The Theory of Wisdom Teeth by W. F. Roby

Lieserl Einstein lived to maybe twenty months; the date of her death is disputed. Eduard went to an upper-level school and was a rising star in the brand-new field of psychiatry but was diagnosed with schizophrenia and soon required around-the-clock care; his last chat with daddy was a shouting match. Hans was the most Einsteinian of the lot, a scholar, a real authority on sediment transport, a sort of godfather of modern geotechnics and environmental science, but not exactly “rewriting the laws of physics.” Hans also has the benefit of the best gravestone inscription: “A life devoted to his students.”

The third molar on the upper-right quadrant of my mouth has a claw-like root that’s tapping every-so-often against what must be a sinus cavity. I’m turning forty and I’m fighting with my last wisdom tooth. I’m turning forty and entering (exiting?) the age of wisdom, avoiding all of the crowding concerns usually associated with third molar eruption due to four decades of orthodontic and maxillofacial trauma. It has room. It has a very bad attitude. I am awake, my wife is asleep, and Lieserl Einstein has been dead for 117 years.

Nights like this, I can’t help but think of Lieserl. Lying in bed, about 11:30 at night, and I have a wisdom tooth erupting. The pain of it is an earache, yeah, but just swished around the glass and then poured out, and topped with a macerated bundle of pinpricks, splash of diarrhea—for a garnish, the Carduus Benedictus of Beatrice, an embarrassment to even mention it. Lieserl Einstein, who according to the surprisingly awful letters of her parents was in some way disabled, lying there in her soft baby furniture. The letters refer to what we’d call “developmental delay,” this daughter of the man who created the moon and the stars. Lying there trying to babble to connect, her tongue coated in strawberry marks, tongue white from the disease, and unable to do much. It doesn’t make me feel better, it makes me feel worse.

The word “edematous” can be used to describe both the status of the gums in the upper-right quadrant of my mouth and the flesh in the armpits and thighs of Lieserl Einstein. This isn’t lost on me. Aristotle reported on the “great pain” in the “coming” of the third molar, noting that it most often erupts at the age of twenty in both sexes, and later in his life adding that it is best that these teeth erupt early, as the pain in elderly people is greatly increased. I want to bash myself in the face with a rock.

Lieserl Einstein is the most tragic of the Einstein children. I want my money back. If this marks my entrance into the age of wisdom, give me back my primary teeth, give me back my phonics workbook, pass me down the aisle to put money in the collection plate, set up the tree fort and the sandbox and the teeter-totter; the pain of it is white-hot but it is also blue and it is also black. The room is dark, but parts of it are bright.

Lieserl would’ve had the swollen glands, the bright red patches that moved dizzily from groin to armpit, from elbow to sternum, all anatomy textbooks and saturations and bright hues. A patch of my jaw is red, but not painful to the touch. The Internet seems to think I’m just fussing with it too much, but I take a few more OTC painkillers and let a sleeping pill dissolve in there, too, for good measure. Lieserl was three decades too soon for penicillin, the only thing that would keep her from the 25% mortality rate of the disease. Lying under this stupid ceiling fan with a splitting nose and two Styrofoam eyes, I’m only a few decades from some lovely panacea, an opioid without a backbone, a sleeping pill with no rebound, a velvet crossbow you can tie on your own at home.

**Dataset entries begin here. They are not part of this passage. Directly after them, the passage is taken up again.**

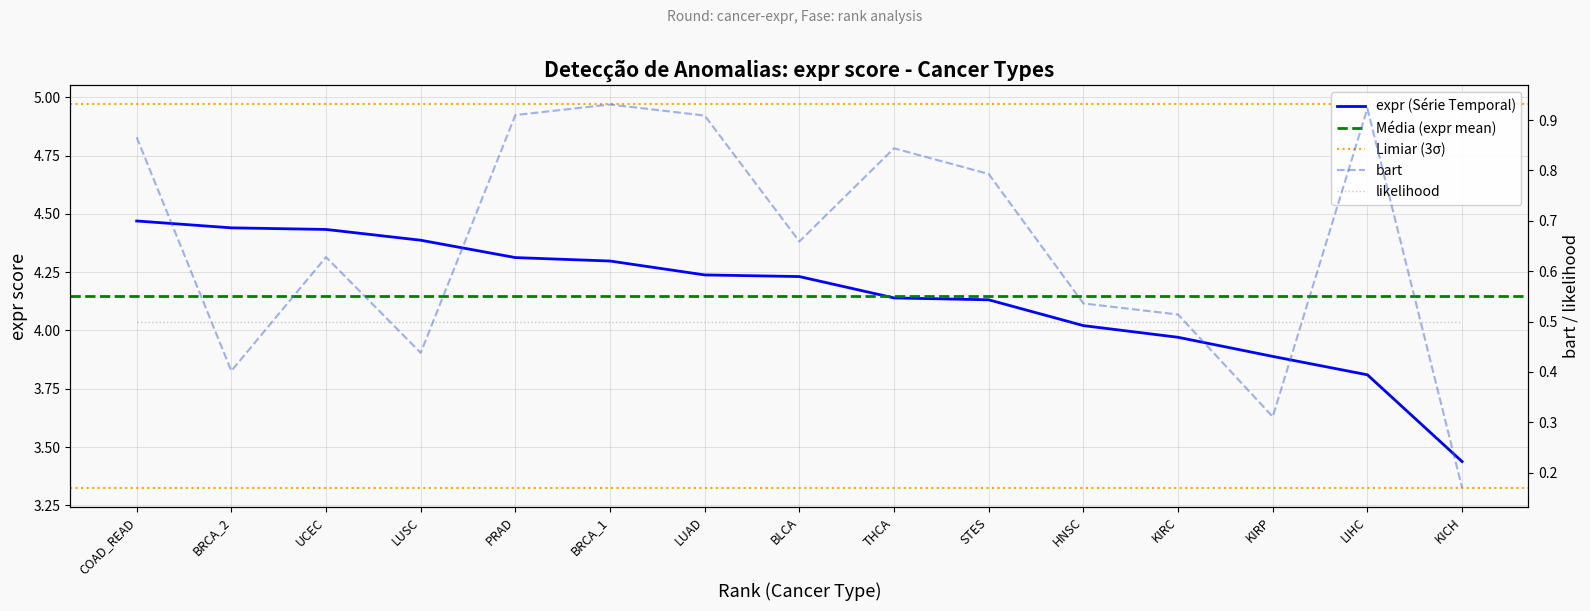

What is the minimum value for bart?

0.2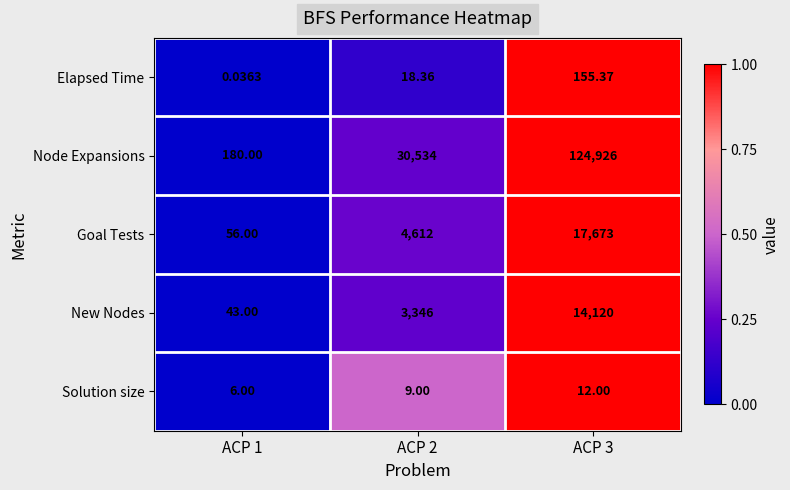

Count the number of data series in this chart.

5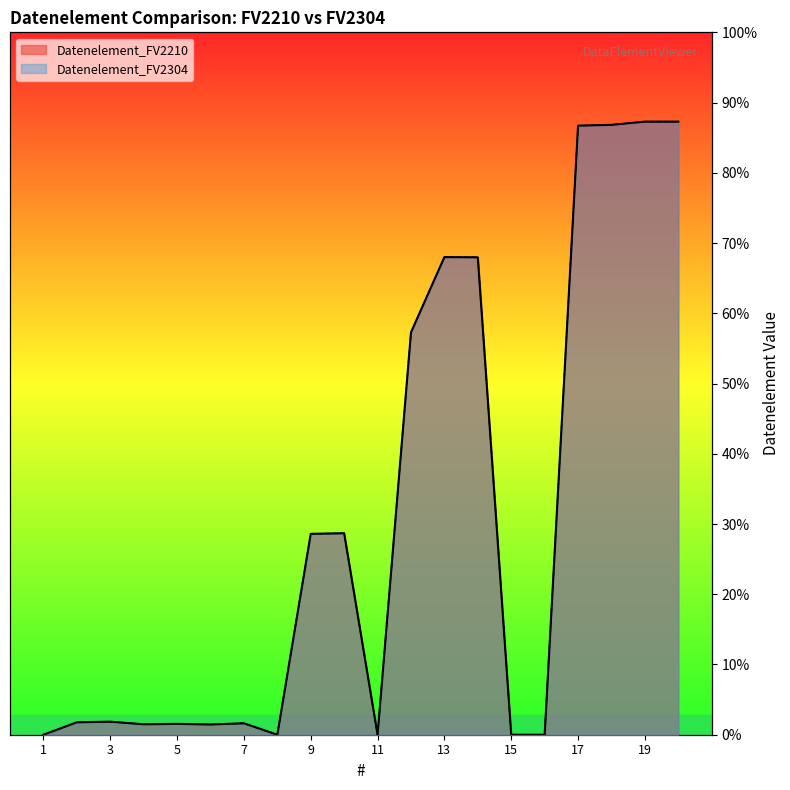

Rank the series by their maximum value, from highest to lowest.

Datenelement_FV2210, Datenelement_FV2304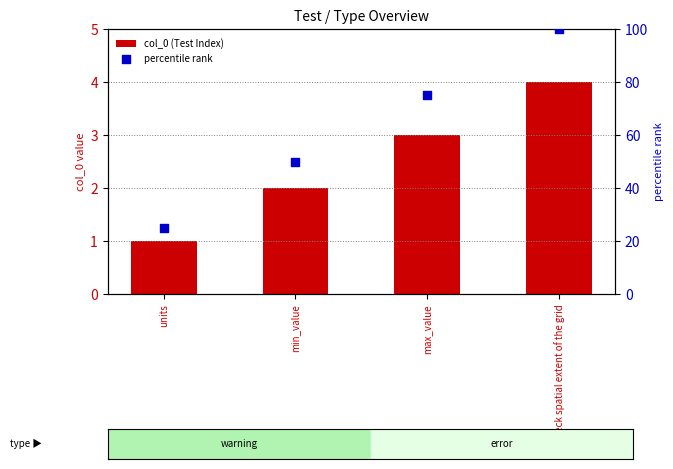

Which series has the largest total across all categories?

percentile rank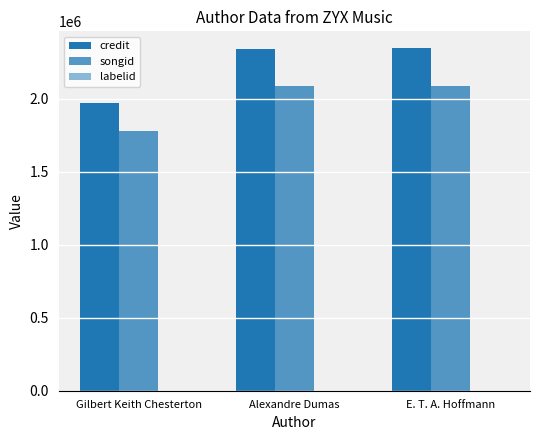

What position from the left is Gilbert Keith Chesterton?

1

At 40 years old you don’t expect to meet your last teeth. That’s a teenager’s game. In this way, Lieserl and I are at once alike and different. According to her daddy’s letters, Lieserl hadn’t yet met all her primary set, much less the adult talons tenterhook’d around and across her sinus glands. You don’t expect to die before you meet your first teeth. My jaw is probably infected—one minute I’m convinced, the next I’m not so sure. This feeling would not be unfamiliar to Einstein’s only daughter.

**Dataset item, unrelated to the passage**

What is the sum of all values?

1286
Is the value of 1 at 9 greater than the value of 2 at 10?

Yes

Lieserl Einstein exists in letters, the letters now exist in dots across matrices, and in the end Lieserl is kept alive at least in part because I’m kept awake because my jaw is doing the hard work necessary to let go of something that had been holding it back; personally, and professionally. I had always been of the opinion that the part should reflect the whole, but in a bed in a room in a house on a street full of wisdom teeth in various states of ascension, retention, infection—in that bed I sit and stir and think of Little Lieserl, and the sleeping pill and the OTC painkillers and the cheesecake work together to really give it a good try, this time, they swear.

I’m imagining a woman working a loom, and a man turning a mill, and I’m also imagining blowing them up with grenades.


W. F. Roby is a teacher. He lives in Houston.